Air France-KLM s’appuie sur Natixis pour effacer son risque de liquidité à court terme
Air France-KLM se donne de l’air. La compagnie aérienne vient de faire disparaître une importante échéance financière qui aurait pu la contraindre à débourser 650 millions d’euros en avril 2012. Une dépense malvenue alors qu’elle essuiera en 2011, et vraisemblablement l’an prochain, de nouvelles pertes. Le groupe a conclu un contrat de swap d’une durée de quatre ans avec Natixis sur l’intégralité des obligations à option de conversion et/ou d’échange en actions nouvelles ou existantes (Oceane) émises en avril 2005 et d’échéance 2020. L’opération permet de faire disparaître le risque probable d’exercice de l’option dont disposaient les porteurs en avril 2012. L’action cotait hier 4,3 euros, face à un prix de remboursement de 21,06 euros, intérêts compris.

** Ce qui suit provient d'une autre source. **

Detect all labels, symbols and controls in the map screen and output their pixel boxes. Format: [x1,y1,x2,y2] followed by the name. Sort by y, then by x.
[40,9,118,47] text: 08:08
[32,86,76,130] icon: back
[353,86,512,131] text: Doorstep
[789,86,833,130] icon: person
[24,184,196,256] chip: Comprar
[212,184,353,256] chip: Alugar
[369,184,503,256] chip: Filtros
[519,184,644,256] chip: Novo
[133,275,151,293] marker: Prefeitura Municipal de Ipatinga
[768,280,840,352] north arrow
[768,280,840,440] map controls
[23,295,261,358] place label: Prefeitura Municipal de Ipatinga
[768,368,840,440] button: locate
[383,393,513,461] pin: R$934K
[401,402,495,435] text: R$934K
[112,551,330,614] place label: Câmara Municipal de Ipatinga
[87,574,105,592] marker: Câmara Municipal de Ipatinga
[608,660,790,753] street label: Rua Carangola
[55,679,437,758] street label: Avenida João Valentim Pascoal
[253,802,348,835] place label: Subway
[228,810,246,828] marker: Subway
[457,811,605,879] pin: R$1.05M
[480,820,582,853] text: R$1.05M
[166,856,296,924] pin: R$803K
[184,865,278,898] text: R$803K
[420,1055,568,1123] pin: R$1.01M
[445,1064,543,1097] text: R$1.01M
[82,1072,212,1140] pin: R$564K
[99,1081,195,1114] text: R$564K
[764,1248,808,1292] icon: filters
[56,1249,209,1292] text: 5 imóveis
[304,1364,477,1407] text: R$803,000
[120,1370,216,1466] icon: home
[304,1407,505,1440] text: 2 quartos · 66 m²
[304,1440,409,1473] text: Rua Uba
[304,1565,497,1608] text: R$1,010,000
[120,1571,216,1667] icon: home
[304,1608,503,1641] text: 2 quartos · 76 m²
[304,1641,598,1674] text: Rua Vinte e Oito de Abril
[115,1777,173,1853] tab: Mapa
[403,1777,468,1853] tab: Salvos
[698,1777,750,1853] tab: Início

Afin d’offrir un traitement équitable à tous les porteurs de titres, Natixis a ouvert hier une «procédure contractuelle d’acquisition», au prix fixe de 21 euros, offrant une prime de 0,26 euro par Oceane. «La prime offerte pour les Oceane est attrayante et devrait inciter les investisseurs à apporter leurs titres à Natixis», indique Laurent Le Grin, gérant obligations convertibles chez Edmond de Rothschild AM. La procédure est ouverte jusqu’au 13 décembre. L’opération a été d’autant mieux perçue hier sur le marché qu’en améliorant le profil de crédit d’Air France, elle a indirectement profité à l’obligation convertible 2015.
Les titres achetés par Natixis lors de la procédure et pendant toute la durée du contrat de swap permettront de couvrir un crédit accordé à Air France-KLM à échéance mars 2016. «Aujourd’hui, l’Oceane porte une option sur l’action quasiment nulle, ce qui peut susciter des interrogations sur l’intérêt de Natixis. Mais la banque peut espérer que d’ici deux ou trois ans, dans une conjoncture meilleure, la valeur ait fortement augmenté», décrypte un autre investisseur.
Fréquent pour les autres types de titres, le contrat de swap est pour la première fois utilisé pour des valeurs mobilières donnant accès au capital. «Il s’agit d’une opération entre procédure de désintéressement et offre sur une ligne obligataire. Elle pourrait appeler à une évolution de la réglementation et pourrait intéresser d’autres émetteurs pour gérer leurs emprunts obligataires», espère Alexis Marraud des Grottes, avocat chez Orrick Rambaud Martel, le conseil de Natixis.